**Instructions for the task**
In the listing below, how many lines hold "height"? Give the number only.

**Recorded information**
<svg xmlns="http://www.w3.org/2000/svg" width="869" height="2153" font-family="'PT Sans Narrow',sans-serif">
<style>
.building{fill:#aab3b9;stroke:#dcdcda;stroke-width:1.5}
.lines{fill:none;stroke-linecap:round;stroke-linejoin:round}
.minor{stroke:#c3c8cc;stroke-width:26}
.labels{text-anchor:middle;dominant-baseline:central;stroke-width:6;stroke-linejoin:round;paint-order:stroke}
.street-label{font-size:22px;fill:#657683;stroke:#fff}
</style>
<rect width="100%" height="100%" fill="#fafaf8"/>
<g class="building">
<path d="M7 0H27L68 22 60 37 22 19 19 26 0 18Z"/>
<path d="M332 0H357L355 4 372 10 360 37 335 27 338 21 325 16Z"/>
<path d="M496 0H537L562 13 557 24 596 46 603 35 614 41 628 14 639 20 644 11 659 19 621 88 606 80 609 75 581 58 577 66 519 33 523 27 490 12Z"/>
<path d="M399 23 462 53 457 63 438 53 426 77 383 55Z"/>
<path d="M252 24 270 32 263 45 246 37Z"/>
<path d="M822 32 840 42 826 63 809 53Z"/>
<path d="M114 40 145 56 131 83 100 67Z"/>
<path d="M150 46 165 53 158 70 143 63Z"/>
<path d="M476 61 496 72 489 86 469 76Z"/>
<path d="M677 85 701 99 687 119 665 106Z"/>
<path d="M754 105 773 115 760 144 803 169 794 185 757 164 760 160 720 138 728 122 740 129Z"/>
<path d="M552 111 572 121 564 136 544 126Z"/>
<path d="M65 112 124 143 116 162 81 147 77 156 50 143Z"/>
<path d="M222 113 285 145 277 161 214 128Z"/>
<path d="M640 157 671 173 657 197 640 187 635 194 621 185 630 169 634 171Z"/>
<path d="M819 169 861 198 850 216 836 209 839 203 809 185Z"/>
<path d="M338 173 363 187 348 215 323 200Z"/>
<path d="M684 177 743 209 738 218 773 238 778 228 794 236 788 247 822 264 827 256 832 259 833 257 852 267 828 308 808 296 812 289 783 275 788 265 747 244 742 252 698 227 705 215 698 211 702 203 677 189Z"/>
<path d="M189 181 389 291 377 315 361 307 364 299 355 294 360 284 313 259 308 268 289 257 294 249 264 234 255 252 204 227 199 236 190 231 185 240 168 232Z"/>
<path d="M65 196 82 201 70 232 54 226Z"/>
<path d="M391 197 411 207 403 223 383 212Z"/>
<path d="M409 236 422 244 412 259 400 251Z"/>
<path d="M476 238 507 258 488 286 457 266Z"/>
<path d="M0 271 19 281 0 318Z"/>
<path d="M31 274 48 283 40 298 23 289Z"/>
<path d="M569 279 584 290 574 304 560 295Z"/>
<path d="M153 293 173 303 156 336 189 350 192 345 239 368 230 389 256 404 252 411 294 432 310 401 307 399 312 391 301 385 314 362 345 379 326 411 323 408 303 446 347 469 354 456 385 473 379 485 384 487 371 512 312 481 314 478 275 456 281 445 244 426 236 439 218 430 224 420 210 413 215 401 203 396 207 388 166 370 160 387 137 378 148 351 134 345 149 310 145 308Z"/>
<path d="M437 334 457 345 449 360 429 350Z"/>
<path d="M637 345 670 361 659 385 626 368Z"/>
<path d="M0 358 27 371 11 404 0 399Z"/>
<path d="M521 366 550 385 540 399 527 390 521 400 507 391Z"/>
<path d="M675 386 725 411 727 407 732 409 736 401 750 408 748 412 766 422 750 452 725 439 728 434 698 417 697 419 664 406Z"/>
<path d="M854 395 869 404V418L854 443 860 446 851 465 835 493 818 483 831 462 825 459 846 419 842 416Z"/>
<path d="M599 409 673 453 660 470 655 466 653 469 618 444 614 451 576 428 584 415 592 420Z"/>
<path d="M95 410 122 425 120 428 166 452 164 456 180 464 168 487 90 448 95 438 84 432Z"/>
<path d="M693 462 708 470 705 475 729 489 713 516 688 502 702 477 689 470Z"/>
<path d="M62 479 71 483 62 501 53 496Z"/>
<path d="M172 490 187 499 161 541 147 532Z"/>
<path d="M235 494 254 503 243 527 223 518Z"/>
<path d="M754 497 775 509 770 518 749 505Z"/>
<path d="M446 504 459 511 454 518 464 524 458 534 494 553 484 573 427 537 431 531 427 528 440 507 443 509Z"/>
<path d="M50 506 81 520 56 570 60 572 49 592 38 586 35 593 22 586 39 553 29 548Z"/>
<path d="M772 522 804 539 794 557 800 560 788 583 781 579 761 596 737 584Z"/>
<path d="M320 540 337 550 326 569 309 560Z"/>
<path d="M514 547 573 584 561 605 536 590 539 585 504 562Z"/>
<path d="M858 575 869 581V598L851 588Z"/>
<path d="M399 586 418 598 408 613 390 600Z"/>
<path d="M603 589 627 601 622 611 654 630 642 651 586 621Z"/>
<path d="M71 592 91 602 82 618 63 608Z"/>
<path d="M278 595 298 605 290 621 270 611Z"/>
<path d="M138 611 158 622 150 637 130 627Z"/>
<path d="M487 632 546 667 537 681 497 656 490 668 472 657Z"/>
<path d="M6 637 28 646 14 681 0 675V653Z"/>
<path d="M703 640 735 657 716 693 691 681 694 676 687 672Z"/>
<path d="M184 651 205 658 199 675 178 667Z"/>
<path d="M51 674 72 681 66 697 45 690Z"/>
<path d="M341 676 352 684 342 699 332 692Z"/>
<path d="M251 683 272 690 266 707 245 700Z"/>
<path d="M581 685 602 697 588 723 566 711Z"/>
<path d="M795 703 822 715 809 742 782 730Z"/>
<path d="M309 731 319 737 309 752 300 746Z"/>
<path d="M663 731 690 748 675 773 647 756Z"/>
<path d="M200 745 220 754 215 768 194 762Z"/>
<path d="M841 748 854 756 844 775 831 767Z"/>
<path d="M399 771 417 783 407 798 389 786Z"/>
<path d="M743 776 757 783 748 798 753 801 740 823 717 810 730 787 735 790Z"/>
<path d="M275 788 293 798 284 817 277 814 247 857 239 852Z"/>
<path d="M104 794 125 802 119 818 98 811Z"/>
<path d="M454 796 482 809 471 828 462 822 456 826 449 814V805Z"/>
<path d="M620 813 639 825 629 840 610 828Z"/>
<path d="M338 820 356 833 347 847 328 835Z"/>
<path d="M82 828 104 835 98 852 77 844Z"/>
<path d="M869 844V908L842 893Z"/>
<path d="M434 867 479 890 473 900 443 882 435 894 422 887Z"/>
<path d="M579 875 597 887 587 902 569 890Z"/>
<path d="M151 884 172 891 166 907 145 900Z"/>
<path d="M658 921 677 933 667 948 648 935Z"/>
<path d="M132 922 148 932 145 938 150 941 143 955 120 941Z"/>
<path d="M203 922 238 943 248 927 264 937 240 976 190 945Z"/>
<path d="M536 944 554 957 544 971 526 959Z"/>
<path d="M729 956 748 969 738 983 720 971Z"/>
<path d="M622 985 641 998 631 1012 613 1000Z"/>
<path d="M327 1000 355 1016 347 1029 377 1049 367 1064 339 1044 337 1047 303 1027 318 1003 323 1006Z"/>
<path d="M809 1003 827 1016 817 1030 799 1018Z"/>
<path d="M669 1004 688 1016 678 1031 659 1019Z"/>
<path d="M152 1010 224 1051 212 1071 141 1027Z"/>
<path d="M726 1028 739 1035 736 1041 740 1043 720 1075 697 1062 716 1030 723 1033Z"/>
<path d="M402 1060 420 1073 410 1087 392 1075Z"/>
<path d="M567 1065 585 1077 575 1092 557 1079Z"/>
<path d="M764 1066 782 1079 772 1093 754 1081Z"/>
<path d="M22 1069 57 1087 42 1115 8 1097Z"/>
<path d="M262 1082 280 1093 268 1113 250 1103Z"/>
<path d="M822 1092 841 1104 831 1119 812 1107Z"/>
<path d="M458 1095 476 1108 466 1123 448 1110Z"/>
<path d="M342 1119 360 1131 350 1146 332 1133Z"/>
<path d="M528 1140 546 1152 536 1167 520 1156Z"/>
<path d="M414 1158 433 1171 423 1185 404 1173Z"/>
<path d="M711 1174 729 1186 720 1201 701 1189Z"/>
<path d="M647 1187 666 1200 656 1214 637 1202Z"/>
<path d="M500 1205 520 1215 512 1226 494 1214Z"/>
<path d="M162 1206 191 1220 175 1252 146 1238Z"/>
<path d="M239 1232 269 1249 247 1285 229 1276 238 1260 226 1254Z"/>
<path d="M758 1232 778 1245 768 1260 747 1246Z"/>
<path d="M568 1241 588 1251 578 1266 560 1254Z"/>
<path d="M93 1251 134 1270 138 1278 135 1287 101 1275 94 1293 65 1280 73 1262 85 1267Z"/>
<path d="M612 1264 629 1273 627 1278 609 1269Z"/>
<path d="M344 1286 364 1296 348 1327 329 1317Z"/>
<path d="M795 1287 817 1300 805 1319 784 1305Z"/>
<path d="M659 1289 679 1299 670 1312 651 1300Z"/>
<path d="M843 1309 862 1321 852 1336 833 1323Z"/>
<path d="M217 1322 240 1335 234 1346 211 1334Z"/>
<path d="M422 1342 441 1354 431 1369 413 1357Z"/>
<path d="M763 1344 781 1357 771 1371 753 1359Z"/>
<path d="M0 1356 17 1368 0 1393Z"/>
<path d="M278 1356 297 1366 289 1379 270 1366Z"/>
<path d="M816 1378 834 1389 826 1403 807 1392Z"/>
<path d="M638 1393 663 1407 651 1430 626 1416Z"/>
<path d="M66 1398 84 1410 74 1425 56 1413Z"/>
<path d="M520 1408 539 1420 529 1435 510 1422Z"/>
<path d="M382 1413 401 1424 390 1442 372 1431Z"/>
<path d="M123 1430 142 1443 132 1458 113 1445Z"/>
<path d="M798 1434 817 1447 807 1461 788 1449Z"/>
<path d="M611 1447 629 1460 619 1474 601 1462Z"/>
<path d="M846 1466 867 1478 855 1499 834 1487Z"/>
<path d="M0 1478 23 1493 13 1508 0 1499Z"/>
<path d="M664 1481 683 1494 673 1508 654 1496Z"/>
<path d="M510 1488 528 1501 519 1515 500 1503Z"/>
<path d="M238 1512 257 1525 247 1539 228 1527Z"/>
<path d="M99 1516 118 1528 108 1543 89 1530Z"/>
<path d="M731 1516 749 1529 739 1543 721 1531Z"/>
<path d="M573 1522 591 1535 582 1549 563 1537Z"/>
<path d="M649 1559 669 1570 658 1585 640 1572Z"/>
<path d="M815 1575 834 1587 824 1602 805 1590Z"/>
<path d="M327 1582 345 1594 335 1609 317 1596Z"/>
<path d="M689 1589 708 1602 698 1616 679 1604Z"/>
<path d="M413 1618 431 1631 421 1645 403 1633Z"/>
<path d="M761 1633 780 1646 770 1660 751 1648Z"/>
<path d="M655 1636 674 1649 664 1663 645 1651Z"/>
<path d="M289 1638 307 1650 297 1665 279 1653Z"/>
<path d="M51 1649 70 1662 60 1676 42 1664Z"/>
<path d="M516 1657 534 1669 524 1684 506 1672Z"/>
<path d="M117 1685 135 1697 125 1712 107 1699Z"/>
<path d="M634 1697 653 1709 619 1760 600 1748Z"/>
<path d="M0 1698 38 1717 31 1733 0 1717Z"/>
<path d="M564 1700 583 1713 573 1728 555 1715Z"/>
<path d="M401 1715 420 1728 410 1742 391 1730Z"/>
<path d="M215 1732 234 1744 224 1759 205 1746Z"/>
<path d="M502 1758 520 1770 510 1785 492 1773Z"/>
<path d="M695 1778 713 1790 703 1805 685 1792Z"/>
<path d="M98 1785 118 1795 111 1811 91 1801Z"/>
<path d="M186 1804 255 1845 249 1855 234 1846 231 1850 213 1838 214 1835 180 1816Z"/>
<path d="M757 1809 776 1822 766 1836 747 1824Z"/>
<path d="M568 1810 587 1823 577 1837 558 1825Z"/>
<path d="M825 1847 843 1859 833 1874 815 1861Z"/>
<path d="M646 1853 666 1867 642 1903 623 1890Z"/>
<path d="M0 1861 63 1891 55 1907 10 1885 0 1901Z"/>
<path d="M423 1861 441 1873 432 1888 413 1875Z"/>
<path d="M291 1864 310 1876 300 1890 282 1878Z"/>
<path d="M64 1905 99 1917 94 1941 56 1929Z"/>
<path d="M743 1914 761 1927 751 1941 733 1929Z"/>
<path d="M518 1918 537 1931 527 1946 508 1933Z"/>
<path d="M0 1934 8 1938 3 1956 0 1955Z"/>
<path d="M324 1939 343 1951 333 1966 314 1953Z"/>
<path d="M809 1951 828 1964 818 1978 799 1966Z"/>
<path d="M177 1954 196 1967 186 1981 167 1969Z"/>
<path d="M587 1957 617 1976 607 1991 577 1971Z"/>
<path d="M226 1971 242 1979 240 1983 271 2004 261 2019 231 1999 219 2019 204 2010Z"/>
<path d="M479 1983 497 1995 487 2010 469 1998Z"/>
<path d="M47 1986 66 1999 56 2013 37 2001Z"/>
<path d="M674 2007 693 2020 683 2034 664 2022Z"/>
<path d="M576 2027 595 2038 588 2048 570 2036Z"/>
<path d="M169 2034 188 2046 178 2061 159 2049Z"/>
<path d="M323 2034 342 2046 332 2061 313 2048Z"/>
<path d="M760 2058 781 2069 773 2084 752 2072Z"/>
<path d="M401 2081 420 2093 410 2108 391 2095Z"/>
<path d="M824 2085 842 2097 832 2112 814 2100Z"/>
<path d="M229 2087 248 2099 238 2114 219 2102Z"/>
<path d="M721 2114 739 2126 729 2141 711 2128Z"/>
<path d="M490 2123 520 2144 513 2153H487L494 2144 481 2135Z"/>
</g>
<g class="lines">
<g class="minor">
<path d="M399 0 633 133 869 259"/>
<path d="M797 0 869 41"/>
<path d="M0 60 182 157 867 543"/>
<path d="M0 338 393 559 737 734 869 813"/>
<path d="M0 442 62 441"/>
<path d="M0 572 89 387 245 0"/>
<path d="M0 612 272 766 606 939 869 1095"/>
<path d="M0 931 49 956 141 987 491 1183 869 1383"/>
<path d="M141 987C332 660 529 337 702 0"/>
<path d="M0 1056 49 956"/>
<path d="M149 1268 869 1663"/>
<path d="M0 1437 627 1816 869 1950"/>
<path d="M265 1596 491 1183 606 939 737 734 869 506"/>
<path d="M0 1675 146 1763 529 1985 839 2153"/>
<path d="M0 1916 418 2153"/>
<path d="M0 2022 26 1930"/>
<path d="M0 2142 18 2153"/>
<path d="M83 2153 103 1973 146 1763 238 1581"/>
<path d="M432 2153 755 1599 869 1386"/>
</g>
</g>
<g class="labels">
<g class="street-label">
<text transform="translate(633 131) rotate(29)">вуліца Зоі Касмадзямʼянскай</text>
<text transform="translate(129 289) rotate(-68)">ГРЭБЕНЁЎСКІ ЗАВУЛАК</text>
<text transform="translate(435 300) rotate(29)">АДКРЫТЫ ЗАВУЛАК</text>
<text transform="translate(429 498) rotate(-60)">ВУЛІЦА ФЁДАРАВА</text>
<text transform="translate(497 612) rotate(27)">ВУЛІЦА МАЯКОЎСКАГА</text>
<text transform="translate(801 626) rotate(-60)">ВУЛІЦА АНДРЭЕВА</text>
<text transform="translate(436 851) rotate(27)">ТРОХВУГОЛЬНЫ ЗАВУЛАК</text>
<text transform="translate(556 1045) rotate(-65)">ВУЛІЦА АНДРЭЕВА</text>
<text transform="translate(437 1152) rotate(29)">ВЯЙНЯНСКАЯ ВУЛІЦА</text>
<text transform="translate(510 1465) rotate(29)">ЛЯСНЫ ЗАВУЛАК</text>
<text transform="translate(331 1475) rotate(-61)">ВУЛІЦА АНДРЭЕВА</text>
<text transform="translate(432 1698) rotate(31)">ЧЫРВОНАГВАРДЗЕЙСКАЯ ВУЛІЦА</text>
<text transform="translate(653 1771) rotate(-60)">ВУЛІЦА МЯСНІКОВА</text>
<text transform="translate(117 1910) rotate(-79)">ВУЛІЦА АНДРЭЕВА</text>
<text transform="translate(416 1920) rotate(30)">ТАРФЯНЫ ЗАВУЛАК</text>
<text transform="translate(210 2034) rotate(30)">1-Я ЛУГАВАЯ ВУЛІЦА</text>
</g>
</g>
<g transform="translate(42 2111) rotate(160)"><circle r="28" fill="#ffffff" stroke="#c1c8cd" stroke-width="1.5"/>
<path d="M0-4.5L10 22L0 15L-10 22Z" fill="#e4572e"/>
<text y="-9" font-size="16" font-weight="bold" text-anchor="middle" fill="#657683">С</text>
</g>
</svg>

**Final answer**
2